→ Short exercise
Rewrite every line of the listing as a Markdown table with two columns, No. and Line, numbering the rows in order and omitting the blank lines.

→ Excerpted data

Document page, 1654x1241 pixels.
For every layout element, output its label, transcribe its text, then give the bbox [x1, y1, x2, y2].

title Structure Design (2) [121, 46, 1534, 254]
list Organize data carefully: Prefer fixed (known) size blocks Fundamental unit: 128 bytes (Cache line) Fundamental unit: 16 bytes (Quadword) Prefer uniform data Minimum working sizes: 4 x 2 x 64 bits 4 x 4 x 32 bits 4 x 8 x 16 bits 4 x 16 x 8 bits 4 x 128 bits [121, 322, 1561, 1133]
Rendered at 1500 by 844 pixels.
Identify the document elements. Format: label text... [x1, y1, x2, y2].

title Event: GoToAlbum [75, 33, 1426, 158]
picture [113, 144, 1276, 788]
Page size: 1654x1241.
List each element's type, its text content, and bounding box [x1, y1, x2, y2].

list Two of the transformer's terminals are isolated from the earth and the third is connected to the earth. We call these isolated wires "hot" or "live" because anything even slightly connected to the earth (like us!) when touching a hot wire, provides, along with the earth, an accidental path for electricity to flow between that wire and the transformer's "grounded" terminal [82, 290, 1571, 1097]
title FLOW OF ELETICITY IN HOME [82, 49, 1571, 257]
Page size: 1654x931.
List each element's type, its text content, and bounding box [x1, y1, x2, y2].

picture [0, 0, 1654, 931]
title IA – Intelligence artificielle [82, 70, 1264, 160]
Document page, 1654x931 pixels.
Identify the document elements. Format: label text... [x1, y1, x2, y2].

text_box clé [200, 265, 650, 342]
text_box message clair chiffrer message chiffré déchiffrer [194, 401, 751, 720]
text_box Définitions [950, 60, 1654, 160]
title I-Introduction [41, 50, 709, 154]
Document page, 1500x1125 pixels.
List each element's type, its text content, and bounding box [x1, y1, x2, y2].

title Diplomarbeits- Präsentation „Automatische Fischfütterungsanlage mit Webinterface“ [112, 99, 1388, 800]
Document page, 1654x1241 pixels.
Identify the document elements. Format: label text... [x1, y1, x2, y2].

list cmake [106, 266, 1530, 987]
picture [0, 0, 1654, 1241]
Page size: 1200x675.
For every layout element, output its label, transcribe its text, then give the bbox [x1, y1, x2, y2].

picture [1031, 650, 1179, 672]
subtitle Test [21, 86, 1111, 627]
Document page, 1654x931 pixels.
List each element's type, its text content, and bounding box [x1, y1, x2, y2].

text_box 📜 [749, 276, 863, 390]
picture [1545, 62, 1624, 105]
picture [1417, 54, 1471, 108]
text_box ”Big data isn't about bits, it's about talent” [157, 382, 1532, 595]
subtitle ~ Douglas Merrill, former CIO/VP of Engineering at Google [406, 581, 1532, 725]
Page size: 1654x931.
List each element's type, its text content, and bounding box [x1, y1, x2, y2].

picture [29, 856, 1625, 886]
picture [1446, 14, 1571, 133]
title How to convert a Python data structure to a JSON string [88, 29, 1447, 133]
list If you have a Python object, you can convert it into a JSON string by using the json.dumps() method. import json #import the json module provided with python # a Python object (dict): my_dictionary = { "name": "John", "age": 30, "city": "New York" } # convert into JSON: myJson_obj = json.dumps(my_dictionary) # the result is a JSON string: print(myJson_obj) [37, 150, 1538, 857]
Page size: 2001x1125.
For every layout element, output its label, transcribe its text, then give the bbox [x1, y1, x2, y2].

→ Response to this exercise
| No. | Line |
|---|---|
| 1 | Document page, 1654x1241 pixels. |
| 2 | For every layout element, output its label, transcribe its text, then give the bbox [x1, y1, x2, y2]. |
| 3 | title Structure Design (2) [121, 46, 1534, 254] |
| 4 | list Organize data carefully: Prefer fixed (known) size blocks Fundamental unit: 128 bytes (Cache line) Fundamental unit: 16 bytes (Quadword) Prefer uniform data Minimum working sizes: 4 x 2 x 64 bits 4 x 4 x 32 bits 4 x 8 x 16 bits 4 x 16 x 8 bits 4 x 128 bits [121, 322, 1561, 1133] |
| 5 | Rendered at 1500 by 844 pixels. |
| 6 | Identify the document elements. Format: label text... [x1, y1, x2, y2]. |
| 7 | title Event: GoToAlbum [75, 33, 1426, 158] |
| 8 | picture [113, 144, 1276, 788] |
| 9 | Page size: 1654x1241. |
| 10 | List each element's type, its text content, and bounding box [x1, y1, x2, y2]. |
| 11 | list Two of the transformer's terminals are isolated from the earth and the third is connected to the earth. We call these isolated wires "hot" or "live" because anything even slightly connected to the earth (like us!) when touching a hot wire, provides, along with the earth, an accidental path for electricity to flow between that wire and the transformer's "grounded" terminal [82, 290, 1571, 1097] |
| 12 | title FLOW OF ELETICITY IN HOME [82, 49, 1571, 257] |
| 13 | Page size: 1654x931. |
| 14 | List each element's type, its text content, and bounding box [x1, y1, x2, y2]. |
| 15 | picture [0, 0, 1654, 931] |
| 16 | title IA – Intelligence artificielle [82, 70, 1264, 160] |
| 17 | Document page, 1654x931 pixels. |
| 18 | Identify the document elements. Format: label text... [x1, y1, x2, y2]. |
| 19 | text_box clé [200, 265, 650, 342] |
| 20 | text_box message clair chiffrer message chiffré déchiffrer [194, 401, 751, 720] |
| 21 | text_box Définitions [950, 60, 1654, 160] |
| 22 | title I-Introduction [41, 50, 709, 154] |
| 23 | Document page, 1500x1125 pixels. |
| 24 | List each element's type, its text content, and bounding box [x1, y1, x2, y2]. |
| 25 | title Diplomarbeits- Präsentation „Automatische Fischfütterungsanlage mit Webinterface“ [112, 99, 1388, 800] |
| 26 | Document page, 1654x1241 pixels. |
| 27 | Identify the document elements. Format: label text... [x1, y1, x2, y2]. |
| 28 | list cmake [106, 266, 1530, 987] |
| 29 | picture [0, 0, 1654, 1241] |
| 30 | Page size: 1200x675. |
| 31 | For every layout element, output its label, transcribe its text, then give the bbox [x1, y1, x2, y2]. |
| 32 | picture [1031, 650, 1179, 672] |
| 33 | subtitle Test [21, 86, 1111, 627] |
| 34 | Document page, 1654x931 pixels. |
| 35 | List each element's type, its text content, and bounding box [x1, y1, x2, y2]. |
| 36 | text_box 📜 [749, 276, 863, 390] |
| 37 | picture [1545, 62, 1624, 105] |
| 38 | picture [1417, 54, 1471, 108] |
| 39 | text_box ”Big data isn't about bits, it's about talent” [157, 382, 1532, 595] |
| 40 | subtitle ~ Douglas Merrill, former CIO/VP of Engineering at Google [406, 581, 1532, 725] |
| 41 | Page size: 1654x931. |
| 42 | List each element's type, its text content, and bounding box [x1, y1, x2, y2]. |
| 43 | picture [29, 856, 1625, 886] |
| 44 | picture [1446, 14, 1571, 133] |
| 45 | title How to convert a Python data structure to a JSON string [88, 29, 1447, 133] |
| 46 | list If you have a Python object, you can convert it into a JSON string by using the json.dumps() method. import json #import the json module provided with python # a Python object (dict): my_dictionary = { "name": "John", "age": 30, "city": "New York" } # convert into JSON: myJson_obj = json.dumps(my_dictionary) # the result is a JSON string: print(myJson_obj) [37, 150, 1538, 857] |
| 47 | Page size: 2001x1125. |
| 48 | For every layout element, output its label, transcribe its text, then give the bbox [x1, y1, x2, y2]. |